The increasing work and research on Artificial Intelligence (AI) applications across industrial functions has resulted in automation and intelligent operations that augments human work, to better focus on managerial functions that involves judgement and creativity. This means the critical decisions that were being handled by humans are now being handled by algorithms in operations that stretches from asset intensive industries like chemicals, mining, and oil and gas, to creative intensive industries like media, and fashion.
Data fueled applications that drive digital products and services at scale need more than just automation. To handle the colossal volume of data generated by humans and machines connected by internet, we need algorithms that will work responsibly, unbiased, and consider the dynamic changes taking place in the society. And with AI forecasted to add $13 trillion to the global economy by 2030, there’s no doubt that algorithmic decision-making will become increasingly pervasive.
Let’s take a step back and visit the definition of Machine Learning that we all know of — “Algorithms parse data, learn from that data, and then apply what they’ve learned to make informed decisions.”
So we understand that data scientists, engineers and architects design and build algorithms by training them with the right data to ensure broadly two things:
That’s a learning process in itself. The right data for accuracy is a challenge as it can only be achieved after rounds of modelling and making changes to the training data. The definition of this right data therefore will change predominantly for different situations. For instance, an algorithm that needs to identify customers who are most likely to buy a product from a luxury fashion boutique will have a different design and structure from an algorithm that needs to identify customers who are most likely to place an order for a particular meal from a vegetarian restaurant. Although both algorithms would have certain elements in common, for instance, recency, frequency, and monetary value, amongst others, certain variables would be drastically different from any two algorithms which depends on the nature of the business.
That comes with the elimination of humans’ personal judgments from the decision-making process. This is the most important and a tricky challenge because there are high chances that in the learning process, these algorithms tend to become biased because they are programmed by humans, whose values, thoughts, and opinions are transferred into the AI software. This means the complex program will need transparency to shed understanding on the automated judgement. The fear of automated decision-making at financial, legal, and technology firms is that it often becomes self-serving, abusing secrecy for profit in the greed for personal interests.
Why is algorithmic fairness challenging?
Algorithmic bias is a reflection of our society’s messy past, littered with archaic bureaucracy. Any form of discrimination that has been eliminated can still lay dormant in the data only to get resurrected, partly because of unintentional programming into the software, which gets amplified by algorithms.
On the face of it, algorithmic bias looks like an engineering problem that could be solved by econometric and statistical methods. However, ensuring an unbiased, equitable, and an ethical outcome is beyond a data science challenge. It requires human intervention for setting up the program for AI to learn. And this comes with great responsibility and a powerful mind that incorporates the highest level of fairness in the program.

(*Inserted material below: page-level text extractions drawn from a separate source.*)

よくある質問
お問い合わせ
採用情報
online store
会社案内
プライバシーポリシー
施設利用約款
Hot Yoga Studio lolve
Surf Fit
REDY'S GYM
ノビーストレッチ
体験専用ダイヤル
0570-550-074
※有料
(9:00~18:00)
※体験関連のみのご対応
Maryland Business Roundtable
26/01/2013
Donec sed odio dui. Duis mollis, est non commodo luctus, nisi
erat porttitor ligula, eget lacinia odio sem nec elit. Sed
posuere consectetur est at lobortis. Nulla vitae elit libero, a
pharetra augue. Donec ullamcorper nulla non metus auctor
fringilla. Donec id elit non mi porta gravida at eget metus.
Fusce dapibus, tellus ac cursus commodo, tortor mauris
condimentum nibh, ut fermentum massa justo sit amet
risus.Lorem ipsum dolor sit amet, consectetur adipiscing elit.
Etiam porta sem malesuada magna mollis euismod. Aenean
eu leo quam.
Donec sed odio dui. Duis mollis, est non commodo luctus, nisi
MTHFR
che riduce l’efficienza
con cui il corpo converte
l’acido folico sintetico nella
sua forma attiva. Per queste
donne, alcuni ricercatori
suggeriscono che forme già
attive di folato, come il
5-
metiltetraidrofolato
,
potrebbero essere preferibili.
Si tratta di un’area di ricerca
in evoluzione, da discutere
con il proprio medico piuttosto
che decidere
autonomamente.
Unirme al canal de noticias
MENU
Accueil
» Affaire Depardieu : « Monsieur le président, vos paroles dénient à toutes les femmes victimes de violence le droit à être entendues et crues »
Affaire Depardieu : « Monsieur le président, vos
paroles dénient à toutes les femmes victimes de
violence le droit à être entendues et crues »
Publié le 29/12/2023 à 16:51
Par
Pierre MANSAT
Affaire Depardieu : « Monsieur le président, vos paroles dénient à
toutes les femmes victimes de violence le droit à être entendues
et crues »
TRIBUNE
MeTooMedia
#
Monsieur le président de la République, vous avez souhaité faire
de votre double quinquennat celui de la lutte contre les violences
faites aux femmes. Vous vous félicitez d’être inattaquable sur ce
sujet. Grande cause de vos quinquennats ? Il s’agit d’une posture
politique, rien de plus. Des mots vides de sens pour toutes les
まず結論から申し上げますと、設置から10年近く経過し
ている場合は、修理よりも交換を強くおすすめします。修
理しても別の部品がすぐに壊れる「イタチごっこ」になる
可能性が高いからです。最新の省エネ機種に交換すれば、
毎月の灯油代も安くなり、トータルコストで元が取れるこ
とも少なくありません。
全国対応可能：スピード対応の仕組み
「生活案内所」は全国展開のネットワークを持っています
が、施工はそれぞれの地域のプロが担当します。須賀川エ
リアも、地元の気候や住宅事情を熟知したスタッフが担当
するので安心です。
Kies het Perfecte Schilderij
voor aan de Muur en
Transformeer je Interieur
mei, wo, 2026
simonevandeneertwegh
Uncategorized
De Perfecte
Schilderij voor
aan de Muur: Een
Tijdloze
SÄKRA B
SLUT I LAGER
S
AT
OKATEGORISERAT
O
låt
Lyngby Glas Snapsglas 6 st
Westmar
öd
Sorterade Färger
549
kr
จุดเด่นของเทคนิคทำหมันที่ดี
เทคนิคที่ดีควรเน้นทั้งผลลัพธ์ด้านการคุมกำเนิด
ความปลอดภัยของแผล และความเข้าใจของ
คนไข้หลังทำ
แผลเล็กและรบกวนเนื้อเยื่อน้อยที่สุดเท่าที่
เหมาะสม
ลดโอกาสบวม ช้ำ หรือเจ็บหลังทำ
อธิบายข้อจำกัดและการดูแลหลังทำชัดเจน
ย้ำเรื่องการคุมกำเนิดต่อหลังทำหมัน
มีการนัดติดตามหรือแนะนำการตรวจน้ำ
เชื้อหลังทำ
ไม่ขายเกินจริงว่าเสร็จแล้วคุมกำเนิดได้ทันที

How do we quantify Fairness?
In data science, there’s a wide range of metrics and methods to choose from.
The trade-off between fairness and accuracy is an important consideration.
To account for fairness and accuracy it is important that the model meets the following two conditions:
- A generic model that progressively moves towards a specific model through iterations to make it relevant to the situation
- Flexibility to modify factors, and variables, and data to ensure unbiased outcomes
Based on these considerations, I would suggest the combination of the following three methods for quantifying fairness and keeping a good level of accuracy:
Mutual Information Analysis focuses on the raw data used for training the model. It is a good metric to understand the relationship between protected variables (variables that are not meant to be used in data modelling), and non-protected variables (variables that can be used in data modelling). For example, an algorithm that decides whether or not someone should be short listed for an interview cannot use gender in the model as is a protected variable. Another example for a protected variable is race that cannot be used in a model to determine whether or not someone should get an education loan. On the other hand, variables like test scores and punctuality of payment of bills are not protected variables, but unfortunately these variables can become a proxy that can indicate a person’s race in the course of training the data. This can potentially be resolved by adopting the next metric in combination with this metric — Disparate Impact.
Disparate Impact also focuses on training the data, and reveals the significance of variables on outcomes for one cluster of people or items over another. This will help to ensure that all clusters are treated equally by making sure that the significance of each variable on every cluster is similar. In the process of data training, the ability to predict a protected variable from other variables in the dataset becomes strong in many cases. For instance, in many cases, the gender of a person can be predicted based on the test scores, which creates a bias in the algorithm. This predictive power of determining the protected variable can be selectively reduced by modifying the data in an iterative process, and mitigating the impact of certain variables that predict the outcome of the protected variable.
Predictive Parity focuses on adjusting the outcomes of the model to ensure equality and fairness. The objective essentially is to reduce the error rates, or rate of incorrect predictions, and to ensure that it is the same for all clusters in the dataset.
Sometimes an algorithm overlooks a social dimension, falls short of ethical standards, or ignores some business objectives. In such cases, complete transparency on these complex algorithms will democratize AI, making it possible to be more responsible, ethical, and practical.